TASK GOAL → Copy every line below that has the word "START" in it.

Collected data entries →
- Opening Delimiter -

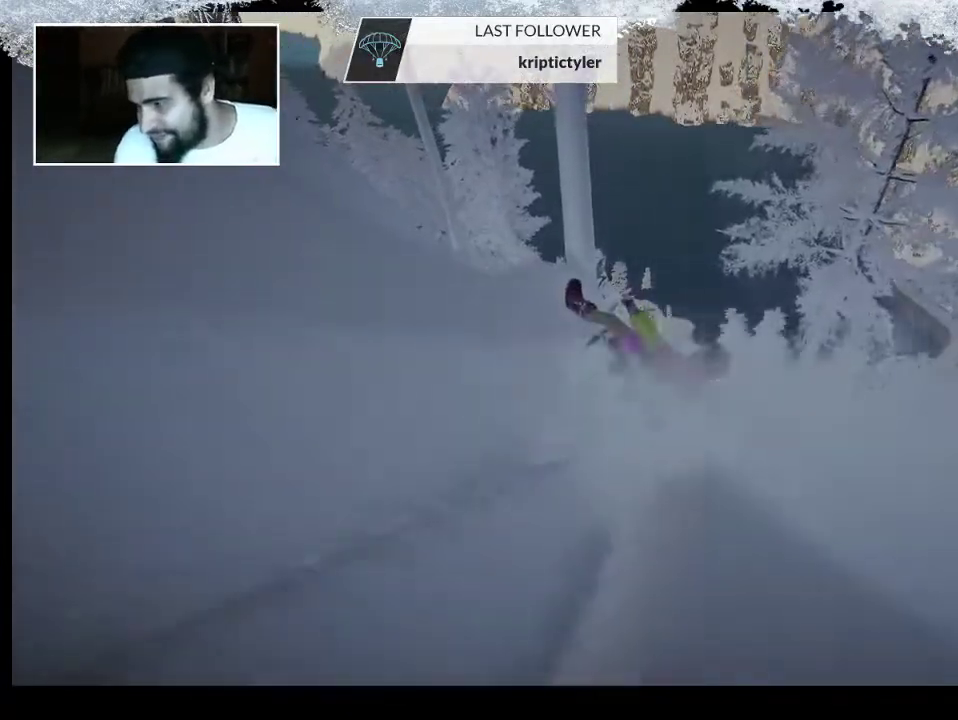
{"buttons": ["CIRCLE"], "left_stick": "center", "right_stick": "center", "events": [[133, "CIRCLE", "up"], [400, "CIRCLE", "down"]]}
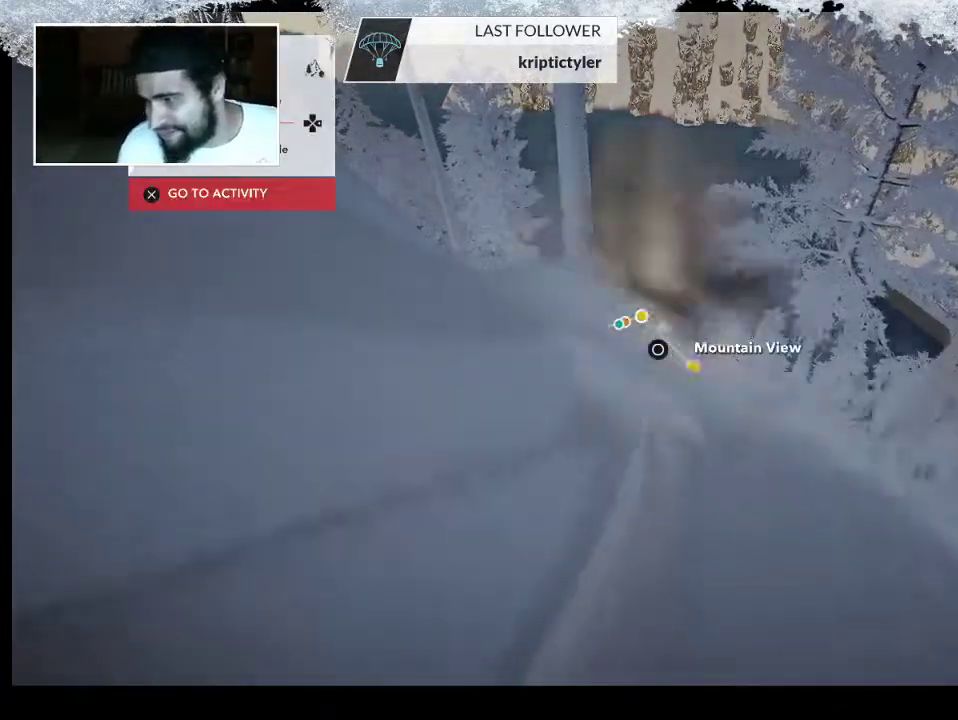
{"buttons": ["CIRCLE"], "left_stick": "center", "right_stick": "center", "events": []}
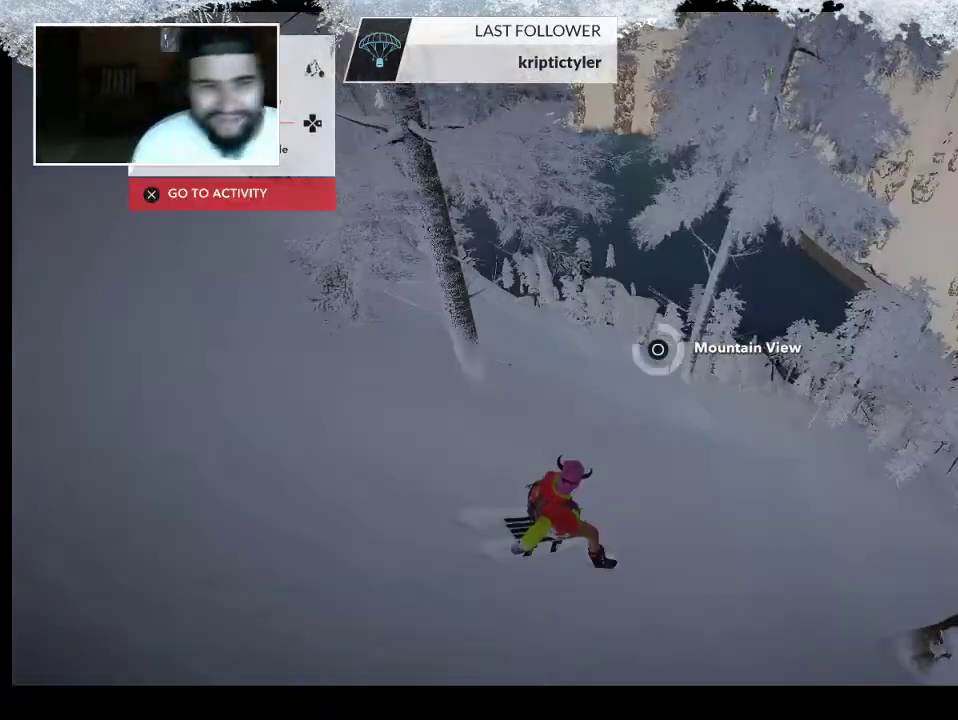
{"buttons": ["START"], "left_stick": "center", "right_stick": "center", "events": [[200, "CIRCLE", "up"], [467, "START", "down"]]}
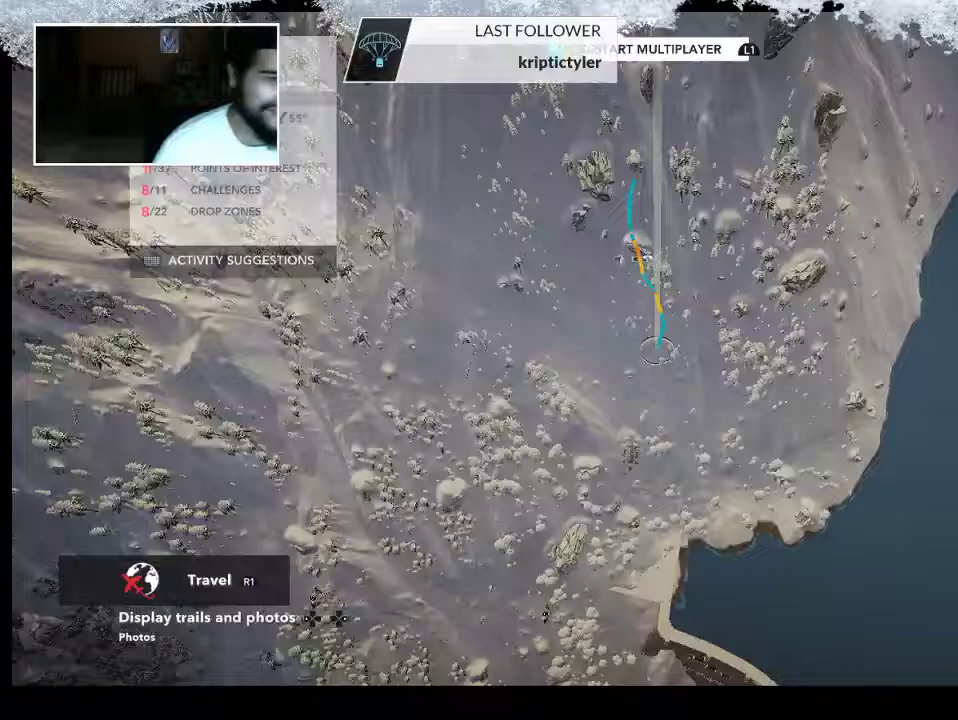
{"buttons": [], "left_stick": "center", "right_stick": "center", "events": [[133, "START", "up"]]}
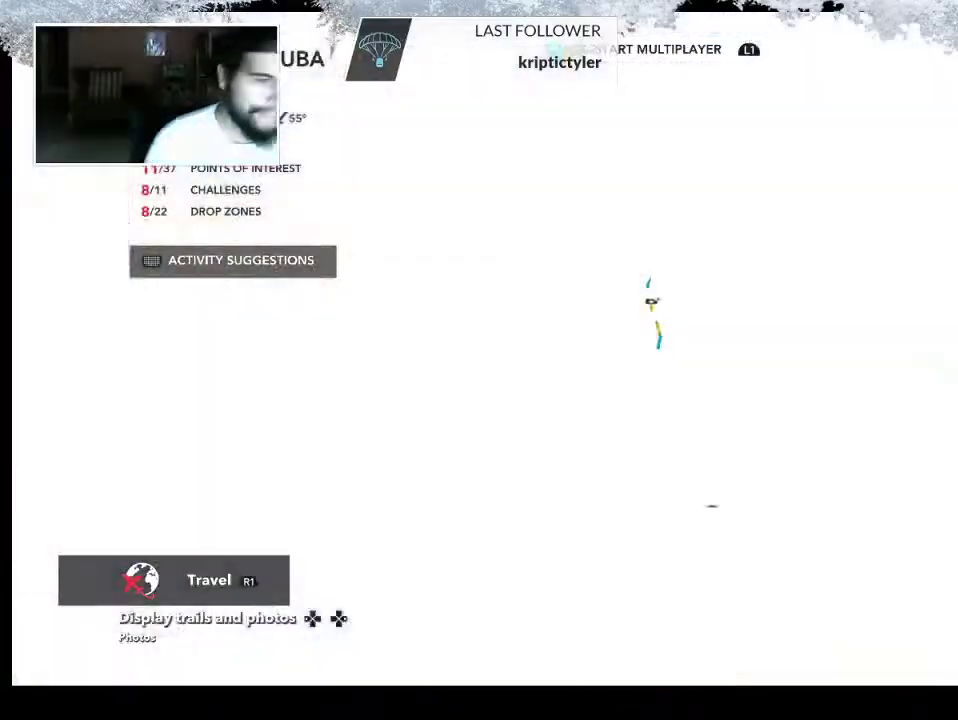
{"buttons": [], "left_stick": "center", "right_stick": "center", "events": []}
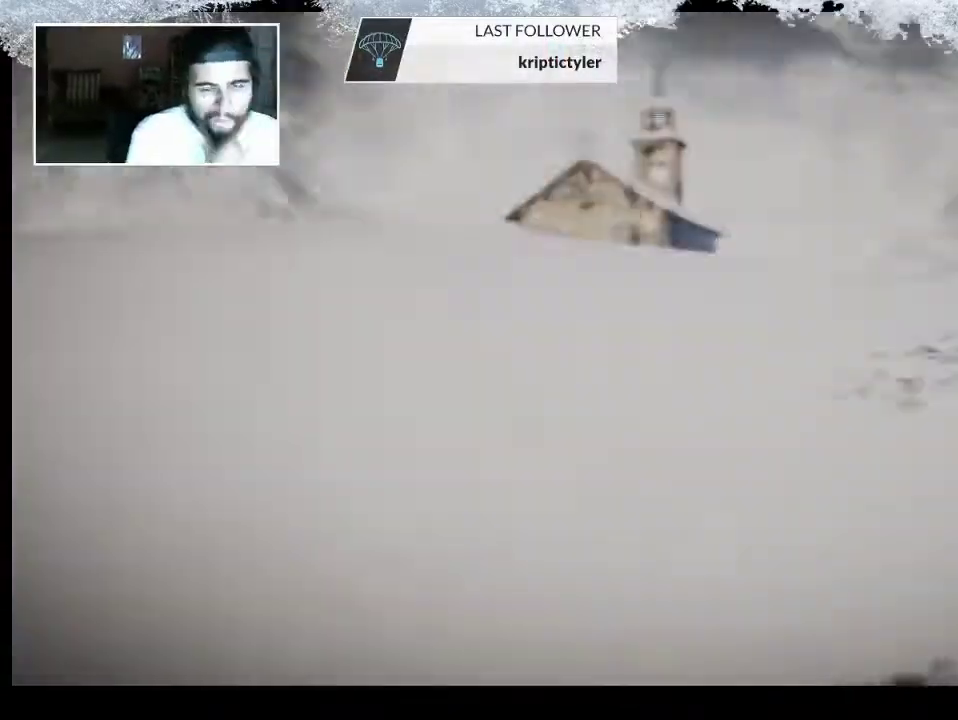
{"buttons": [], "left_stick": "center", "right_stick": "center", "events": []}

- Closing Delimiter -

WRITTEN REPLY →
{"buttons": ["START"], "left_stick": "center", "right_stick": "center", "events": [[200, "CIRCLE", "up"], [467, "START", "down"]]}
{"buttons": [], "left_stick": "center", "right_stick": "center", "events": [[133, "START", "up"]]}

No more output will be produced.